Far from a survivalist film, Urban Danger takes a common-sense look at our roots, finding practical solutions to problems we face today. You will meet many people from all walks of life who show you the common-sense preparations they are making for difficult times ahead. And in the process, they have found a superior quality of life. They have found what real living is all about.

The thrust of this movie is that the infrastructure of American Society is fragile, and can easily be disrupted. Cities are more dangerous than rural areas because in a rural area you can grow your own food, run your own solar electricity system, store up wood for the winter, can your own food, etc.

In other words this movie series is selling us on survival fear, and that we'd better go off the grid and learn how to live without money in order to survive.

Maybe this is fearism hyping up false fears that appear real. Or maybe it's a real honest warning of something that's likely to be happening in the not too distant future. How can we predict the future?

Trailer:

Part 1:

Begins with pictures of the Great Depression.. "no money" etc. It was a tough life, no money, little food, etc.

It was worse in the cities. Out in the country people living on farms were more self sufficient.

Today a dramatically smaller percentage of people live in the country on farms. Farming today is dependent on heavy machinery and fossil fuels. If the food supply system gets disrupted store shelves will empty out in about three days.

In other words they're making the case that our society is extremely susceptible to immediate collapse at any time of disruption.

Part 2:

Unfortunately food supply is not the only problem. The cities are going to be targets for terrorism which isn't just big bomb type weapons, but bioterrorism.

Again they're focusing on rural areas as the safe places - rural areas aren't where terrorists are going to strike, instead they'll strike in urban areas.

Part 3:

The electricity grid is fragile and can be disrupted. Think of all the electrical stuff we depend on - if the flow of electricity is cut off it'll disrupt everything.

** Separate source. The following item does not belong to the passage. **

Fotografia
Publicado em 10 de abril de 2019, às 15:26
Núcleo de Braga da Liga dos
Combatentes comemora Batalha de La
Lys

Very vulnerable to terrorists - supposedly a dozen substations in the U.S. so critical to "the grid" that if those substations were taken out it would blacken the whole grid without recovery in any reasonable time. Take this as a major disruption and the whole system falls apart.

It would involve what they call a "black start" which is to restart the grid without electricity. Supposedly the grid elements can't themselves restart unless there is an electricity supply to get them running.